**AUSGEWÄHLTER AUSZUG**
▽

Abb. 3: 600 Jahre Schulwesen (wo bleibt eigentlich das Kind?)
Familie Müller ist anders als Familie Meier und Klasse A anders als Klasse B. Das ist nicht neu. Jedoch kann die Haltung neu sein, unterschiedliche Systeme zu entdecken und Verhalten daran zu orientieren. Konzentrieren wir uns nur auf ein einzelnes kleines Element aus der Abbildung 4, befindet sich jedes System (Einzelner, Gruppe, Organisation) in einer Vielfalt von Umwelten und Beeinflussung, die es nur anhand seiner inneren Beschaffenheit sehen und nutzen kann. Die Abbildung veranschaulicht die unterschiedlichen Systeme und Subsysteme:
Abb. 4: Schulsystem (Systeme und Elemente in Systemen, die jeweils auch Umwelten füreinander darstellen)
•»Andere Systeme« meint außerhalb des Geltungsbereiches Schule vorhandene Gegebenheiten, die bis in Wirtschaft, Politik und Gesellschaft reichen.
•»Umwelt Schule« meint das unmittelbare Umfeld (Kommunen, Behörden, Bildungspolitik, Wissenschaften usw.), die das System »Schule» in unterschiedlicher Form tangieren oder mit ihm zusammenarbeiten.
•»System Schule« meint das Schulleben/den Schulalltag und die innere Organisation.
•»Systeme im System Schule« meint Schulklassen, Jahrgangsstufen, Arbeitsgruppen, sonstige Gruppen.
•Elemente in System und Subsystemen meint alle einzelnen Mitglieder in den jeweiligen Systemen.
•»Der Einzelne im Gesamtsystem« meint die einzelne Person.
Die gestrichelten Grenzen machen deutlich, dass jedes einzelne System von weiteren Systemen umgeben ist, die jeweils wieder Umwelten oder Subsysteme füreinander darstellen.
Abb. 5: Schulleben aus der Perspektive des Individuums (Legende: L = Lehrer, Fl = Fachlehrer, E = Eltern, F = Familien)

△

**AUFGABENSTELLUNG**
Der Auszug zum Schulsystem erläutert in einer Aufzählung, was die einzelnen Ebenen bedeuten. Liste alle dort erklärten Begriffe auf. Arbeite ausschließlich mit dem Auszug.

[Gespeicherte Datensätze]
▽

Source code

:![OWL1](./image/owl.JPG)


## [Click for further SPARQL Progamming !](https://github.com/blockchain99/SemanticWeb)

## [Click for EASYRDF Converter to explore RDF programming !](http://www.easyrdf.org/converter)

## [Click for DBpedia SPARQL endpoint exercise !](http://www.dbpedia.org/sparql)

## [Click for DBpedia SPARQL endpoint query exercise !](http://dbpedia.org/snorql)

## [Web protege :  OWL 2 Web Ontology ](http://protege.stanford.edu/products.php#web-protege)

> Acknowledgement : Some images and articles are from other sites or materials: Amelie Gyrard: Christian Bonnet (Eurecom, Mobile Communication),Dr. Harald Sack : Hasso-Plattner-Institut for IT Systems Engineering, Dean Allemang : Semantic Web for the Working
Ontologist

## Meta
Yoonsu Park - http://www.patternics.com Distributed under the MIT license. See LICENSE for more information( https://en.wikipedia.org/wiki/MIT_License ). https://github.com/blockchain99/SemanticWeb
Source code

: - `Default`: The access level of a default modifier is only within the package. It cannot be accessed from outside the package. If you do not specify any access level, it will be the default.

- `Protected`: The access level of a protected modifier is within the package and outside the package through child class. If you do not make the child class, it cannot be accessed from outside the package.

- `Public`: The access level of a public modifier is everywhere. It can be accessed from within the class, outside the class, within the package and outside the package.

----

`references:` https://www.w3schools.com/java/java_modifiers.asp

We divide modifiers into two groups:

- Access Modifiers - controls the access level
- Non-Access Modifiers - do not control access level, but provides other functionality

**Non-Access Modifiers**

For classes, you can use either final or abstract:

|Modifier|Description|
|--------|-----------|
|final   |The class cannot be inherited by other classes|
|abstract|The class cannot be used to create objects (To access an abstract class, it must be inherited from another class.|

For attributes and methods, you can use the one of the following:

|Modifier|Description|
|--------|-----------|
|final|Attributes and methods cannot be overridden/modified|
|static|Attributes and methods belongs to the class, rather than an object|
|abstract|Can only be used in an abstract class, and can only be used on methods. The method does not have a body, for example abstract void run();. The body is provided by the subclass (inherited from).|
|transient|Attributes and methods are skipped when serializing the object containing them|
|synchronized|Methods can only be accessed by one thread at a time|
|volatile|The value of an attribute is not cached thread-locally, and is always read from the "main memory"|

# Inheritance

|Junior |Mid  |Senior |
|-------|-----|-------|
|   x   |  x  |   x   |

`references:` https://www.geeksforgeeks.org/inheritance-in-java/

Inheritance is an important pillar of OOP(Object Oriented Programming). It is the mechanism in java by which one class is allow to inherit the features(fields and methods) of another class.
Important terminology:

△

**LÖSUNG**
- Andere Systeme
- Umwelt Schule
- System Schule
- Systeme im System Schule
- Elemente in System und Subsystemen
- Der Einzelne im Gesamtsystem